Last week DeParle said the Y2K push was paying off. The 25 most critical computer systems operated by the HCFA have been renovated, tested and validated by outside experts, she said. Medicaire contractors have finished work on 95 percent of their software code, and DeParle said she expected most contractors to report soon that they have finished a third round of testing to insure that systems will operate smoothly in 2000.

[skipping ahead in the article]

"Still," DeParle said, "I'm increasingly optimistic that we are not only going to meet the March 31 deadline but beat it."

-- Kevin (mixesmusic@worldnet.att.net), January 19, 1999.


Thanks, Matt and Kevin...

Compare to Rep. Horn and staff declaring more than once that Medicare is going to fail massively. Looks like they weren't going out on a limb but knew something from the outside.
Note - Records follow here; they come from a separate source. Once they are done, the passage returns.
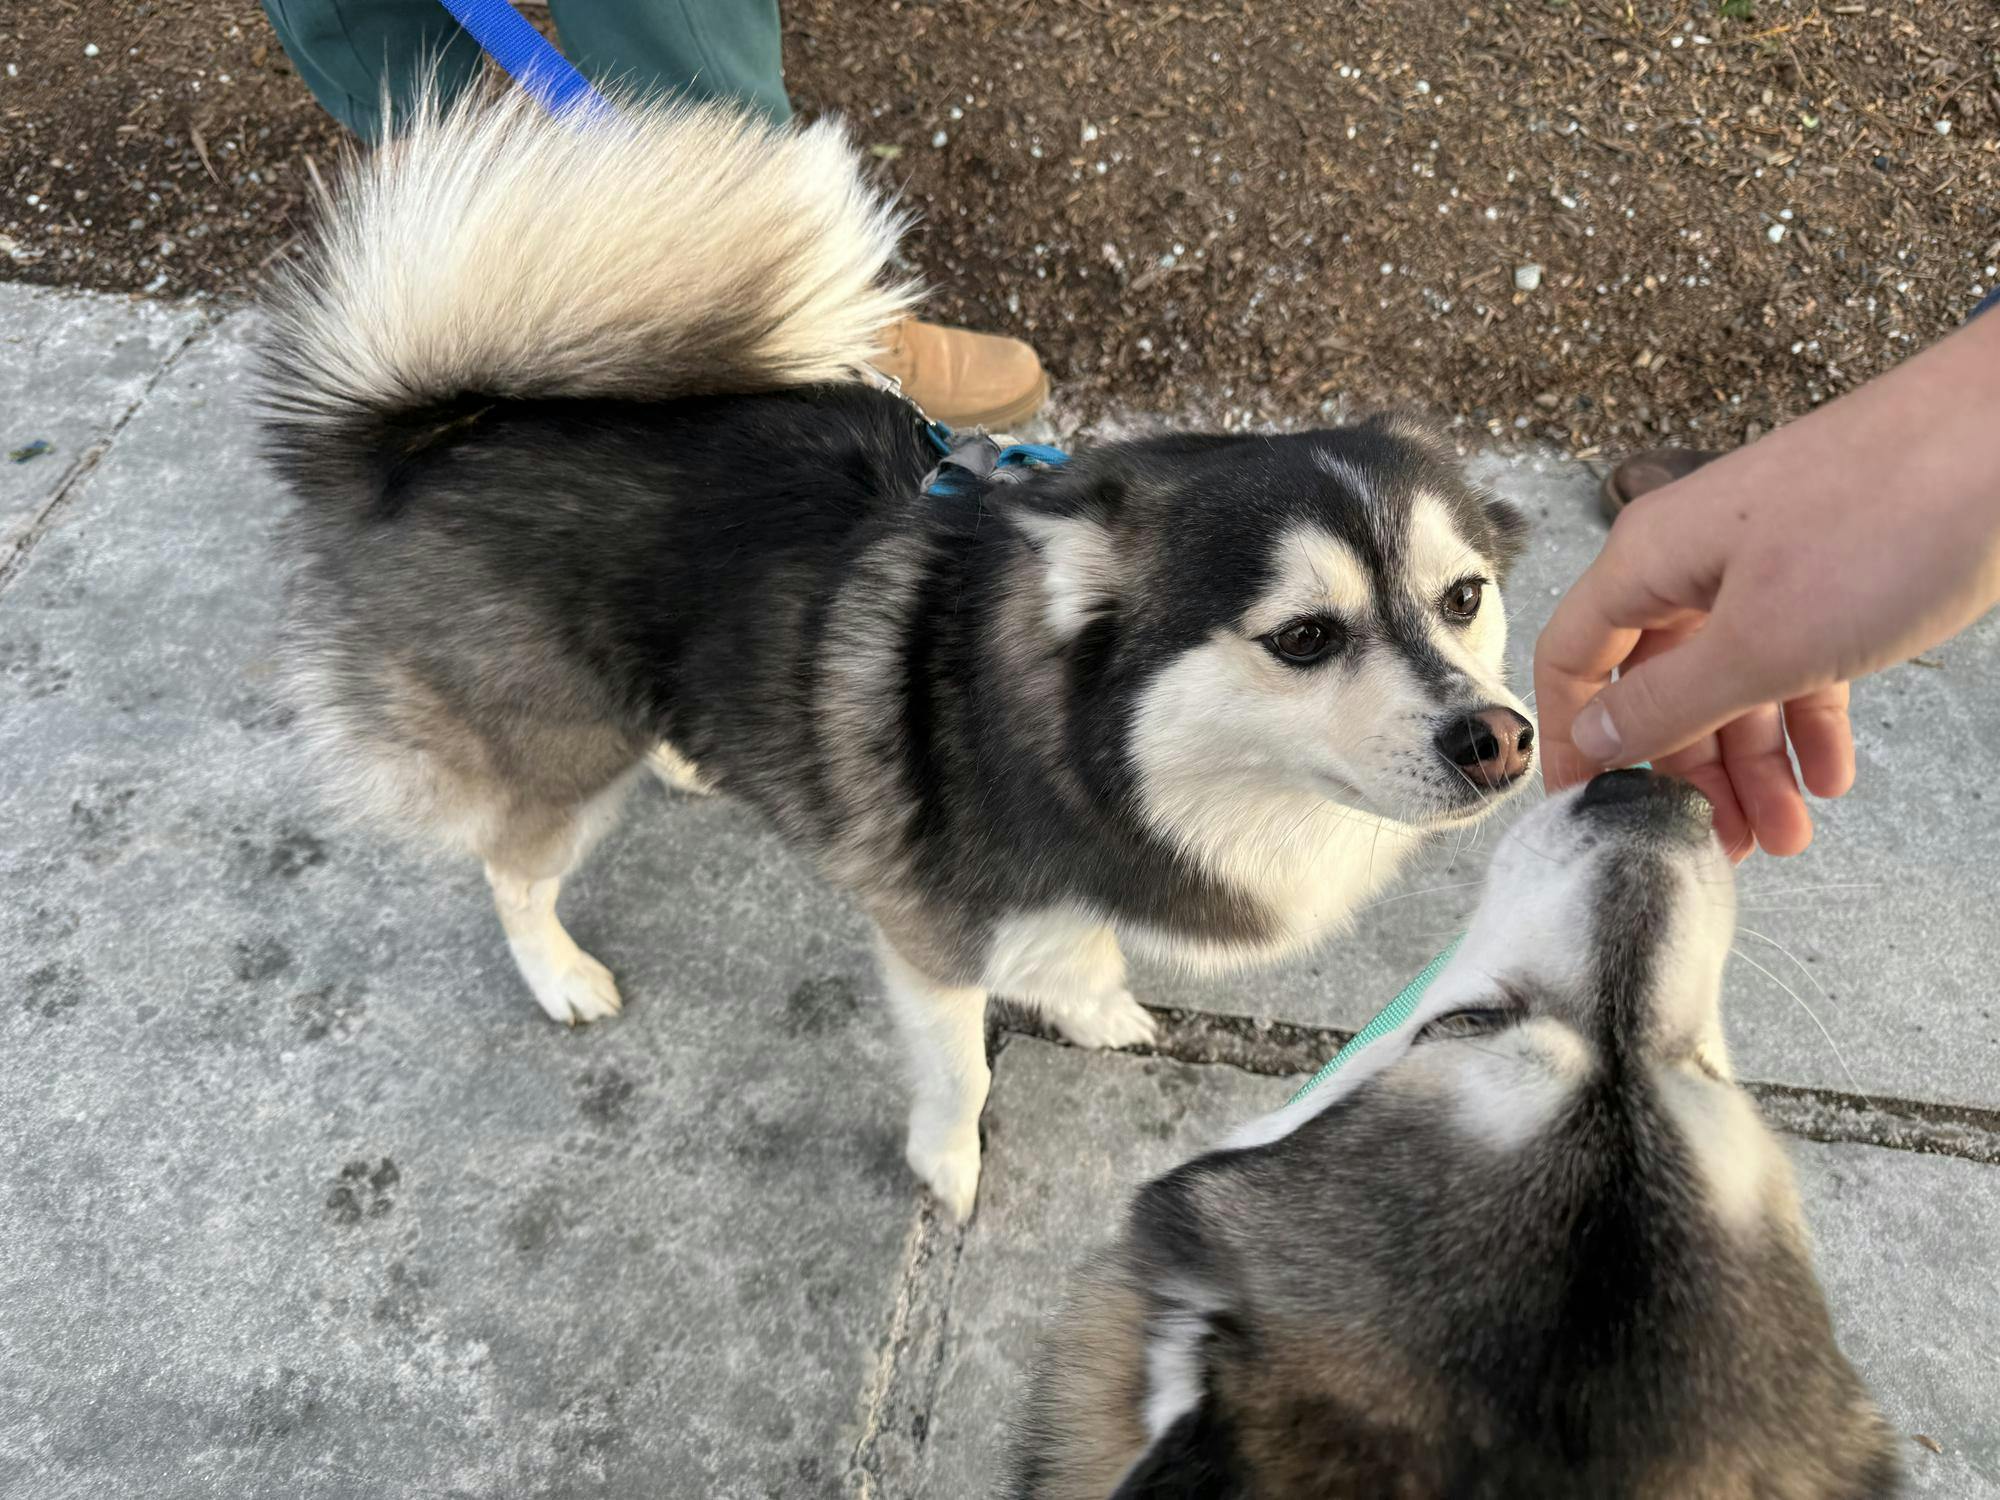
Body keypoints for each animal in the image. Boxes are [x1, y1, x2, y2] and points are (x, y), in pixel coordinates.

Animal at [262, 91, 1528, 1224]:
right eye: (1303, 637)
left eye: (1463, 598)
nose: (1499, 739)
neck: (1085, 751)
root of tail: (429, 431)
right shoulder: (930, 938)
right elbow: (963, 1067)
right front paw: (950, 1167)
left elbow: (1085, 957)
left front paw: (1093, 1008)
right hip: (551, 751)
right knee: (512, 868)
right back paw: (558, 973)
BUT, against the avalanche of Y2K spin from these bozos (including the spinning tops like "Y2K is going to be like 10 hurricanes" Callahan (sheesh, that's so old) and help from Declan/Time, there is no way this is going to rise above the noise-to-signal ratio.

Look, my wife(CNM)'s hospital is 70% dependent too and they are WILFULLY clueless. It's the determination to be clueless that is always underestimated by we GIs. After my wife's hospital goes under next year (and the other GI family practice doc is explicitly planning for it), they are still going to claim it had nothing to do with Y2K. You think I joke, but I'm serious. Watch.

-- BigDog (BigDog@duffer.com), January 19, 1999.


But today (on pshannon's new media tidbits) HFCA says they're OK.

At least they say they can process "acceptable" claims.